I'm writing a crawler in java to crawl some websites, which may have some unicode characters such as "£". When I stored the content (source HTML) in a Java String, these kinds of chars get lost and are replaced by the question mark "?". I'd like to know how to keep them intact. The related code is as follows:
protected String readWebPage(String weburl) throws IOException{
HttpClient httpclient = new DefaultHttpClient();
HttpGet httpget = new HttpGet(weburl);
ResponseHandler<String> responseHandler = new BasicResponseHandler();
String responseBody = httpclient.execute(httpget, responseHandler);
// responseBody now contains the contents of the page
httpclient.getConnectionManager().shutdown();
return responseBody;
}
// function call
String res = readWebPage(url);
PrintWriter out = new PrintWriter(outDir+name+".html");
out.println(res);
out.close();
And later when doing character matches, I also want to be able to do something like:
if(text.indexOf("£")>=0)
I don't know if Java will recognize that character and do as what I want it to do.

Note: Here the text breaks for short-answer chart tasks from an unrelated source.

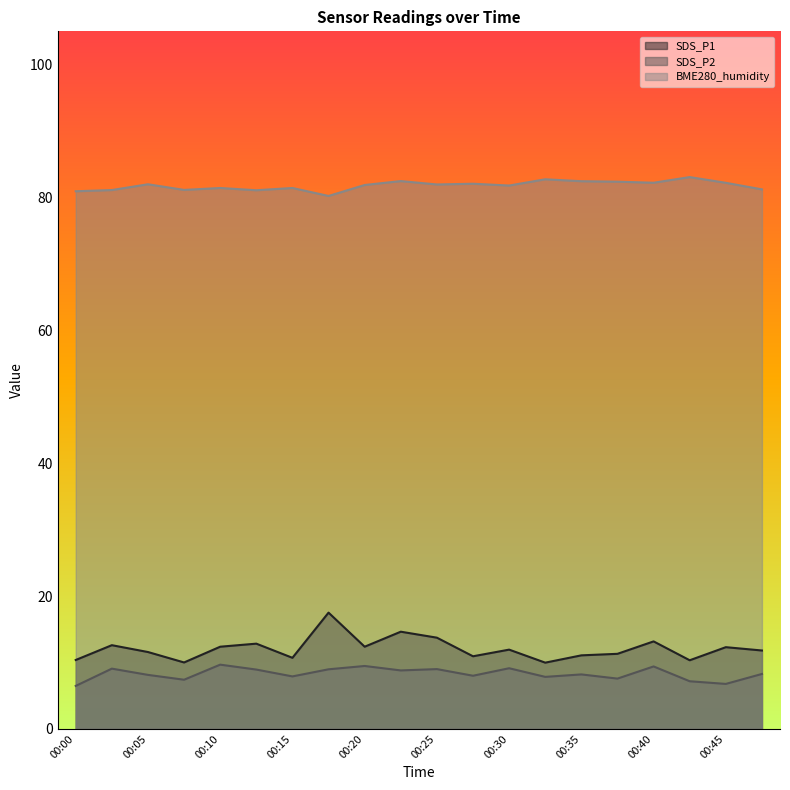

The SDS_P1 series shows 3.8 at 00:32. True or false?

False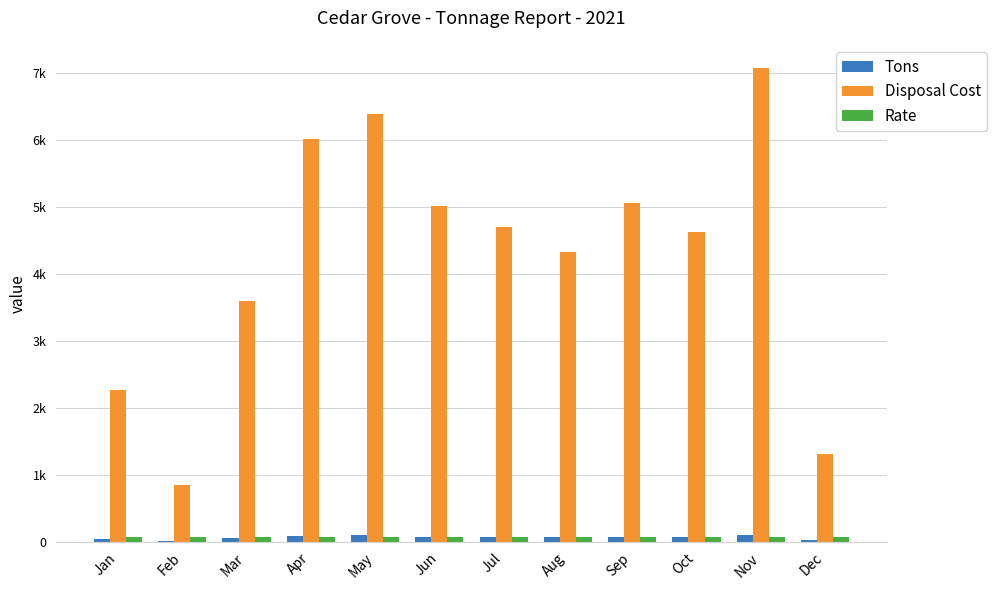

What is the sum of the Rate values at Jan and Oct?

132.2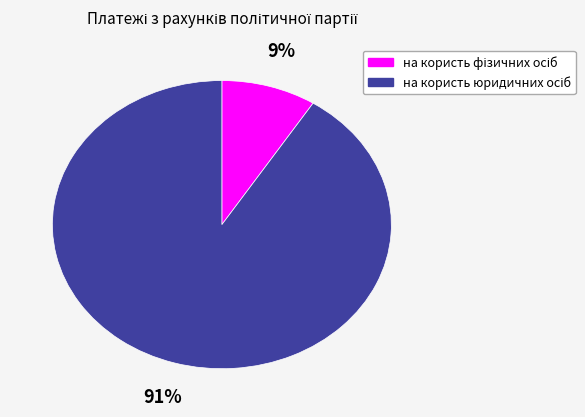

To the nearest percent, what is the average slice percentage?

50%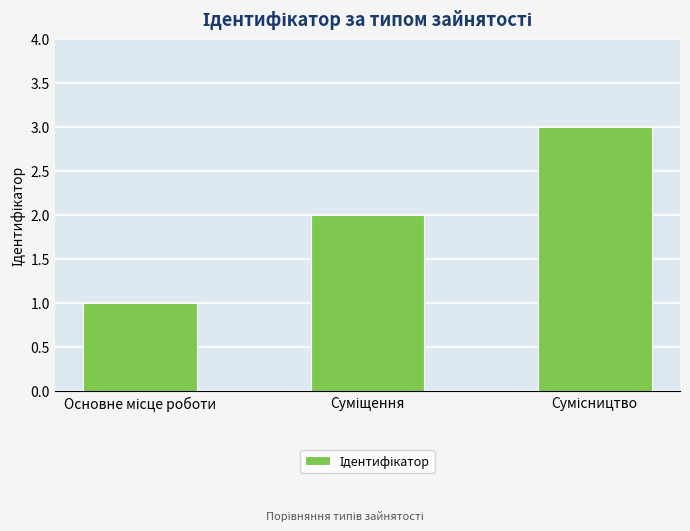

What is the sum of all values?

6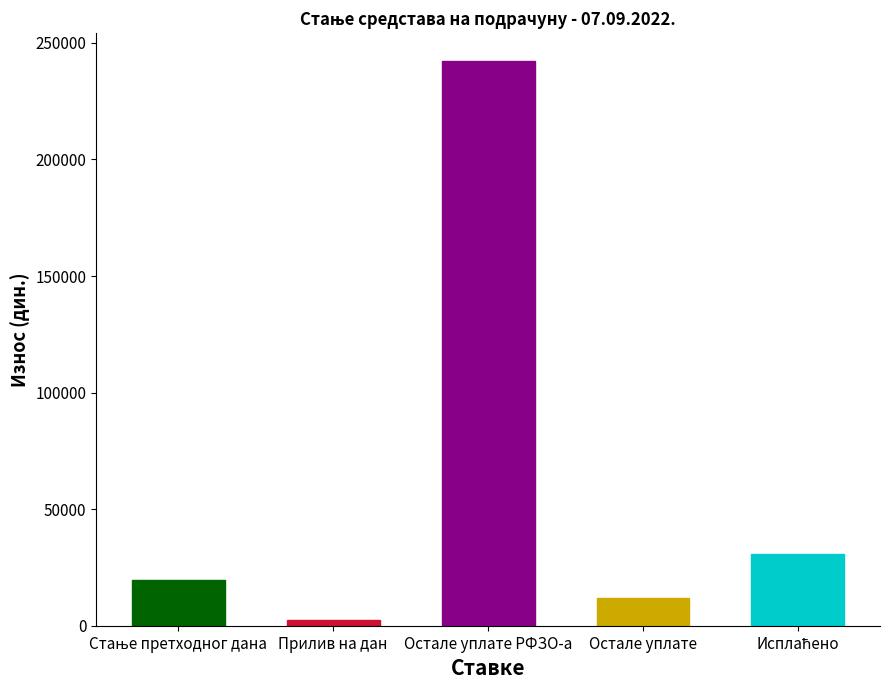

What is the difference between the values at Прилив на дан and Исплаћено?

27993.0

Any input will be greatly appreciated. Thanks in advance.
Your non-ASCII characters are either getting lost on input to Java or on output.
Java works with Unicode strings internally so you have to tell it how to decode input and encode output.
Let's assume that HttpClient
is correctly interpreting the response from the remote server and is decoding the response correctly.
Next up, you have to ensure that you encode the contents correctly when you write it to disk. Java uses local environment variables to guess what encoding to use, which may not be suitable. To force the encoding, pass the encoding type to PrintWriter:
PrintWriter out = new PrintWriter(outDir+name+".html", "UTF-8");
Then check your output.html with a text editor, such as Notepad++, running in UTF-8 mode to ensure that you can still see non-ASCII chars.
If you can't then you'll need to turn your attention to the input - HttpClient. See this answer: Set response encoding with HttpClient 3.1 for clues if your remote server is lying about the character encoding.
In answer to your sub-question. You can use non-ASCII chars, such as "£", in your source code if you tell Java what character encoding your source code is in. This is a parameter to javac
but as you're likely to be using an IDE, you can simply set the character encoding of your file in the properties and the IDE will do the rest. The most portable thing to do is set your character encoding in your IDE to "UTF-8". Eclipse allows you to set the character encoding for the whole project or on individual files.